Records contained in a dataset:

□ □ □ □ □

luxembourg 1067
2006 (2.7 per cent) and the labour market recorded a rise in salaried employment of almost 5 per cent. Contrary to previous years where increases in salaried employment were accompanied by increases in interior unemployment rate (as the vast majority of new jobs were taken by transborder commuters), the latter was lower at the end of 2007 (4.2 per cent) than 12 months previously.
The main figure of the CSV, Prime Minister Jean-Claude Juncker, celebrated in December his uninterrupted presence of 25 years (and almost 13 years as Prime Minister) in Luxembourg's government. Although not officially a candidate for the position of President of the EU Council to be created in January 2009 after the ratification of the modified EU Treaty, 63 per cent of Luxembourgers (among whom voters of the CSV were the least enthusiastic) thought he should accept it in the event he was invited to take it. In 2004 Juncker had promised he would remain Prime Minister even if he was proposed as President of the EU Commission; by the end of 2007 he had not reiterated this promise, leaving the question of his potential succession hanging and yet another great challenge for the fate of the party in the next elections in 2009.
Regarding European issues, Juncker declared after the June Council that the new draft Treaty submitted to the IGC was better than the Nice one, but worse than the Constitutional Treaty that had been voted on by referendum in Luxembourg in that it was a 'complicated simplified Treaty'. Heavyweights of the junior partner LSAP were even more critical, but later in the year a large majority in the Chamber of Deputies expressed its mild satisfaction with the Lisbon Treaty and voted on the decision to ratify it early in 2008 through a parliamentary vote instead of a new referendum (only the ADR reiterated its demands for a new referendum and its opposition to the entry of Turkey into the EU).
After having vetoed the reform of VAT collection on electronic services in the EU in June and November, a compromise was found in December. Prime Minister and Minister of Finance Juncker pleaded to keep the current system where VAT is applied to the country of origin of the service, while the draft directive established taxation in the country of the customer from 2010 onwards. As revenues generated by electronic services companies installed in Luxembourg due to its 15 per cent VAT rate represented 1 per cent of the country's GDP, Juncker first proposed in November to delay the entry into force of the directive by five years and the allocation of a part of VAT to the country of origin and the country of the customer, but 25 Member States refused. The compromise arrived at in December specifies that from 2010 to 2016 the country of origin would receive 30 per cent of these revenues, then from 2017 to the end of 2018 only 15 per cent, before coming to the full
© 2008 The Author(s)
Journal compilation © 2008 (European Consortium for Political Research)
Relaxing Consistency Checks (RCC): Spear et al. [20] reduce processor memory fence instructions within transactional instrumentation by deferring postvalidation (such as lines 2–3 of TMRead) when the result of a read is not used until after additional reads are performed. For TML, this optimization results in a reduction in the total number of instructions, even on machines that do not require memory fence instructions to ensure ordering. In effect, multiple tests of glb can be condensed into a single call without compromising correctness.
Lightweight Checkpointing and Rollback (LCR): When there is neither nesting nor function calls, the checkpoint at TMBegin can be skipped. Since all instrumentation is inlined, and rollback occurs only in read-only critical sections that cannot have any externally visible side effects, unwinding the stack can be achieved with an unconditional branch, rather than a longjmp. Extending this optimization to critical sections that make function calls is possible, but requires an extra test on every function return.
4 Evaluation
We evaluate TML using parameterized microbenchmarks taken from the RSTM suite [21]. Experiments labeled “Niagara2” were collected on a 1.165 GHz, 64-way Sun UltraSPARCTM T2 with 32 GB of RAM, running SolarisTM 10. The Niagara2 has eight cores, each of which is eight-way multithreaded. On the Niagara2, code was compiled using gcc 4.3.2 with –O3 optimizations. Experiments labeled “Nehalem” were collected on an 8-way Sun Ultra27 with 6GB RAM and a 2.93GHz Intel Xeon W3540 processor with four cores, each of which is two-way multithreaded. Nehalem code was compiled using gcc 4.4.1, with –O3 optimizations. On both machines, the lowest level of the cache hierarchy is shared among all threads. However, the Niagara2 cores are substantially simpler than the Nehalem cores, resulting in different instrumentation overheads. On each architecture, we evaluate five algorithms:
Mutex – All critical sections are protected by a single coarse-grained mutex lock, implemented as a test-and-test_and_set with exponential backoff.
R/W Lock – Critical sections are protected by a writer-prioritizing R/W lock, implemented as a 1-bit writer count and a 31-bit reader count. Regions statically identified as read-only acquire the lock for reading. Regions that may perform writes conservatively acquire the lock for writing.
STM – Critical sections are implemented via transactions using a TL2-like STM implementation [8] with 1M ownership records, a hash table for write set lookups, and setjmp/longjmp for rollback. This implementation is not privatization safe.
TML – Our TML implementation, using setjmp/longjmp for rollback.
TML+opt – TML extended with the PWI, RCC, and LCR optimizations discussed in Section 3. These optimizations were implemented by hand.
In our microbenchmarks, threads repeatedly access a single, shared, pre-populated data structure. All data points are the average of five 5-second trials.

□ □ □ □ □

- _WHAT YOU WILL DO_
Copy out every line of the data above, exactly as given.

- _EXERCISE RESULT_
luxembourg 1067
2006 (2.7 per cent) and the labour market recorded a rise in salaried employment of almost 5 per cent. Contrary to previous years where increases in salaried employment were accompanied by increases in interior unemployment rate (as the vast majority of new jobs were taken by transborder commuters), the latter was lower at the end of 2007 (4.2 per cent) than 12 months previously.
The main figure of the CSV, Prime Minister Jean-Claude Juncker, celebrated in December his uninterrupted presence of 25 years (and almost 13 years as Prime Minister) in Luxembourg's government. Although not officially a candidate for the position of President of the EU Council to be created in January 2009 after the ratification of the modified EU Treaty, 63 per cent of Luxembourgers (among whom voters of the CSV were the least enthusiastic) thought he should accept it in the event he was invited to take it. In 2004 Juncker had promised he would remain Prime Minister even if he was proposed as President of the EU Commission; by the end of 2007 he had not reiterated this promise, leaving the question of his potential succession hanging and yet another great challenge for the fate of the party in the next elections in 2009.
Regarding European issues, Juncker declared after the June Council that the new draft Treaty submitted to the IGC was better than the Nice one, but worse than the Constitutional Treaty that had been voted on by referendum in Luxembourg in that it was a 'complicated simplified Treaty'. Heavyweights of the junior partner LSAP were even more critical, but later in the year a large majority in the Chamber of Deputies expressed its mild satisfaction with the Lisbon Treaty and voted on the decision to ratify it early in 2008 through a parliamentary vote instead of a new referendum (only the ADR reiterated its demands for a new referendum and its opposition to the entry of Turkey into the EU).
After having vetoed the reform of VAT collection on electronic services in the EU in June and November, a compromise was found in December. Prime Minister and Minister of Finance Juncker pleaded to keep the current system where VAT is applied to the country of origin of the service, while the draft directive established taxation in the country of the customer from 2010 onwards. As revenues generated by electronic services companies installed in Luxembourg due to its 15 per cent VAT rate represented 1 per cent of the country's GDP, Juncker first proposed in November to delay the entry into force of the directive by five years and the allocation of a part of VAT to the country of origin and the country of the customer, but 25 Member States refused. The compromise arrived at in December specifies that from 2010 to 2016 the country of origin would receive 30 per cent of these revenues, then from 2017 to the end of 2018 only 15 per cent, before coming to the full
© 2008 The Author(s)
Journal compilation © 2008 (European Consortium for Political Research)
Relaxing Consistency Checks (RCC): Spear et al. [20] reduce processor memory fence instructions within transactional instrumentation by deferring postvalidation (such as lines 2–3 of TMRead) when the result of a read is not used until after additional reads are performed. For TML, this optimization results in a reduction in the total number of instructions, even on machines that do not require memory fence instructions to ensure ordering. In effect, multiple tests of glb can be condensed into a single call without compromising correctness.
Lightweight Checkpointing and Rollback (LCR): When there is neither nesting nor function calls, the checkpoint at TMBegin can be skipped. Since all instrumentation is inlined, and rollback occurs only in read-only critical sections that cannot have any externally visible side effects, unwinding the stack can be achieved with an unconditional branch, rather than a longjmp. Extending this optimization to critical sections that make function calls is possible, but requires an extra test on every function return.
4 Evaluation
We evaluate TML using parameterized microbenchmarks taken from the RSTM suite [21]. Experiments labeled “Niagara2” were collected on a 1.165 GHz, 64-way Sun UltraSPARCTM T2 with 32 GB of RAM, running SolarisTM 10. The Niagara2 has eight cores, each of which is eight-way multithreaded. On the Niagara2, code was compiled using gcc 4.3.2 with –O3 optimizations. Experiments labeled “Nehalem” were collected on an 8-way Sun Ultra27 with 6GB RAM and a 2.93GHz Intel Xeon W3540 processor with four cores, each of which is two-way multithreaded. Nehalem code was compiled using gcc 4.4.1, with –O3 optimizations. On both machines, the lowest level of the cache hierarchy is shared among all threads. However, the Niagara2 cores are substantially simpler than the Nehalem cores, resulting in different instrumentation overheads. On each architecture, we evaluate five algorithms:
Mutex – All critical sections are protected by a single coarse-grained mutex lock, implemented as a test-and-test_and_set with exponential backoff.
R/W Lock – Critical sections are protected by a writer-prioritizing R/W lock, implemented as a 1-bit writer count and a 31-bit reader count. Regions statically identified as read-only acquire the lock for reading. Regions that may perform writes conservatively acquire the lock for writing.
STM – Critical sections are implemented via transactions using a TL2-like STM implementation [8] with 1M ownership records, a hash table for write set lookups, and setjmp/longjmp for rollback. This implementation is not privatization safe.
TML – Our TML implementation, using setjmp/longjmp for rollback.
TML+opt – TML extended with the PWI, RCC, and LCR optimizations discussed in Section 3. These optimizations were implemented by hand.
In our microbenchmarks, threads repeatedly access a single, shared, pre-populated data structure. All data points are the average of five 5-second trials.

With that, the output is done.